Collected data
--------------------------------------------------
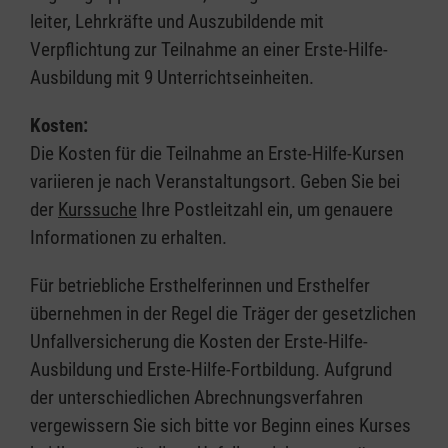
leiter, Lehrkräfte und Auszubildende mit
Verpflichtung zur Teilnahme an einer Erste-Hilfe-
Ausbildung mit 9 Unterrichtseinheiten.
Kosten:
Die Kosten für die Teilnahme an Erste-Hilfe-Kursen
variieren je nach Veranstaltungsort. Geben Sie bei
der
Kurssuche
Ihre Postleitzahl ein, um genauere
Informationen zu erhalten.
Für betriebliche Ersthelferinnen und Ersthelfer
übernehmen in der Regel die Träger der gesetzlichen
Unfallversicherung die Kosten der Erste-Hilfe-
Ausbildung und Erste-Hilfe-Fortbildung. Aufgrund
der unterschiedlichen Abrechnungsverfahren
vergewissern Sie sich bitte vor Beginn eines Kurses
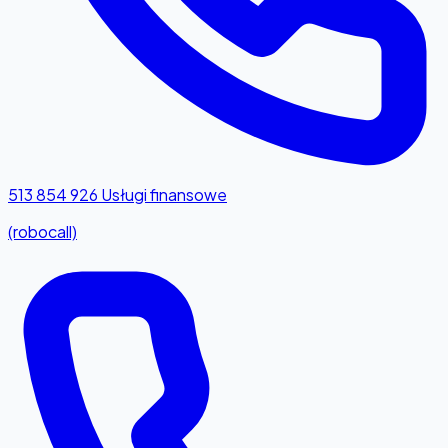
513 854 926
Usługi finansowe
(robocall)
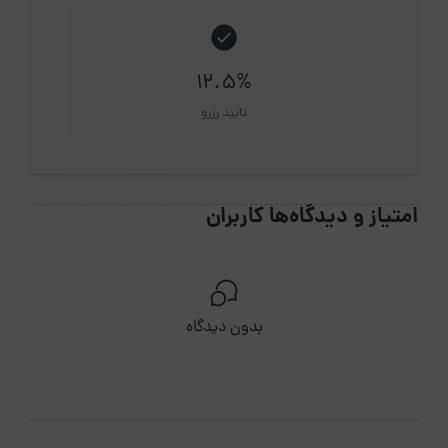
12.5%
تایید رزرو
امتیاز و دیدگاه‌ها کاربران
بدون دیدگاه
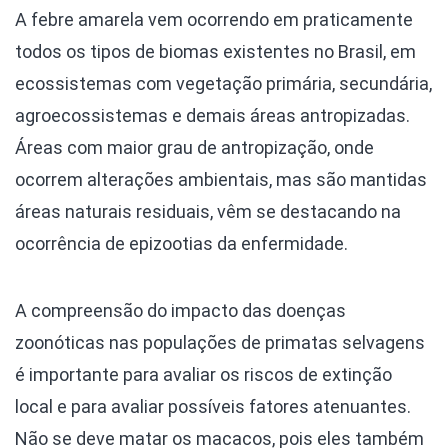
A febre amarela vem ocorrendo em praticamente
todos os tipos de biomas existentes no Brasil, em
ecossistemas com vegetação primária, secundária,
agroecossistemas e demais áreas antropizadas.
Áreas com maior grau de antropização, onde
ocorrem alterações ambientais, mas são mantidas
áreas naturais residuais, vêm se destacando na
ocorrência de epizootias da enfermidade.
A compreensão do impacto das doenças
zoonóticas nas populações de primatas selvagens
é importante para avaliar os riscos de extinção
local e para avaliar possíveis fatores atenuantes.
Não se deve matar os macacos, pois eles também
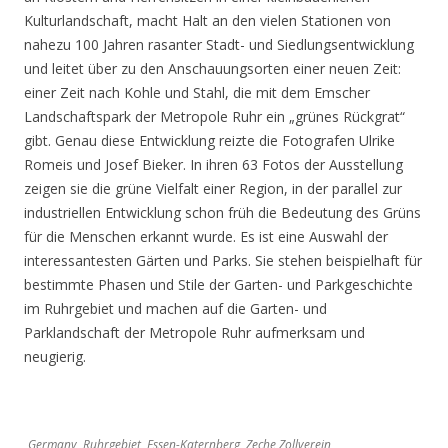
Kulturlandschaft, macht Halt an den vielen Stationen von
nahezu 100 Jahren rasanter Stadt- und Siedlungsentwicklung
und leitet über zu den Anschauungsorten einer neuen Zeit:
einer Zeit nach Kohle und Stahl, die mit dem Emscher
Landschaftspark der Metropole Ruhr ein „grünes Rückgrat“
gibt. Genau diese Entwicklung reizte die Fotografen Ulrike
Romeis und Josef Bieker. In ihren 63 Fotos der Ausstellung
zeigen sie die grüne Vielfalt einer Region, in der parallel zur
industriellen Entwicklung schon früh die Bedeutung des Grüns
für die Menschen erkannt wurde. Es ist eine Auswahl der
interessantesten Gärten und Parks. Sie stehen beispielhaft für
bestimmte Phasen und Stile der Garten- und Parkgeschichte
im Ruhrgebiet und machen auf die Garten- und
Parklandschaft der Metropole Ruhr aufmerksam und
neugierig.
Germany, Ruhrgebiet, Essen-Katernberg, Zeche Zollverein,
--------------------------------------------------
[PROBLEM TO SOLVE]
The records above need to be restated word for word, with the pictures left out.

[TASK RESULT]
leiter, Lehrkräfte und Auszubildende mit
Verpflichtung zur Teilnahme an einer Erste-Hilfe-
Ausbildung mit 9 Unterrichtseinheiten.
Kosten:
Die Kosten für die Teilnahme an Erste-Hilfe-Kursen
variieren je nach Veranstaltungsort. Geben Sie bei
der
Kurssuche
Ihre Postleitzahl ein, um genauere
Informationen zu erhalten.
Für betriebliche Ersthelferinnen und Ersthelfer
übernehmen in der Regel die Träger der gesetzlichen
Unfallversicherung die Kosten der Erste-Hilfe-
Ausbildung und Erste-Hilfe-Fortbildung. Aufgrund
der unterschiedlichen Abrechnungsverfahren
vergewissern Sie sich bitte vor Beginn eines Kurses
513 854 926
Usługi finansowe
(robocall)
12.5%
تایید رزرو
امتیاز و دیدگاه‌ها کاربران
بدون دیدگاه
A febre amarela vem ocorrendo em praticamente
todos os tipos de biomas existentes no Brasil, em
ecossistemas com vegetação primária, secundária,
agroecossistemas e demais áreas antropizadas.
Áreas com maior grau de antropização, onde
ocorrem alterações ambientais, mas são mantidas
áreas naturais residuais, vêm se destacando na
ocorrência de epizootias da enfermidade.
A compreensão do impacto das doenças
zoonóticas nas populações de primatas selvagens
é importante para avaliar os riscos de extinção
local e para avaliar possíveis fatores atenuantes.
Não se deve matar os macacos, pois eles também
Kulturlandschaft, macht Halt an den vielen Stationen von
nahezu 100 Jahren rasanter Stadt- und Siedlungsentwicklung
und leitet über zu den Anschauungsorten einer neuen Zeit:
einer Zeit nach Kohle und Stahl, die mit dem Emscher
Landschaftspark der Metropole Ruhr ein „grünes Rückgrat“
gibt. Genau diese Entwicklung reizte die Fotografen Ulrike
Romeis und Josef Bieker. In ihren 63 Fotos der Ausstellung
zeigen sie die grüne Vielfalt einer Region, in der parallel zur
industriellen Entwicklung schon früh die Bedeutung des Grüns
für die Menschen erkannt wurde. Es ist eine Auswahl der
interessantesten Gärten und Parks. Sie stehen beispielhaft für
bestimmte Phasen und Stile der Garten- und Parkgeschichte
im Ruhrgebiet und machen auf die Garten- und
Parklandschaft der Metropole Ruhr aufmerksam und
neugierig.
Germany, Ruhrgebiet, Essen-Katernberg, Zeche Zollverein,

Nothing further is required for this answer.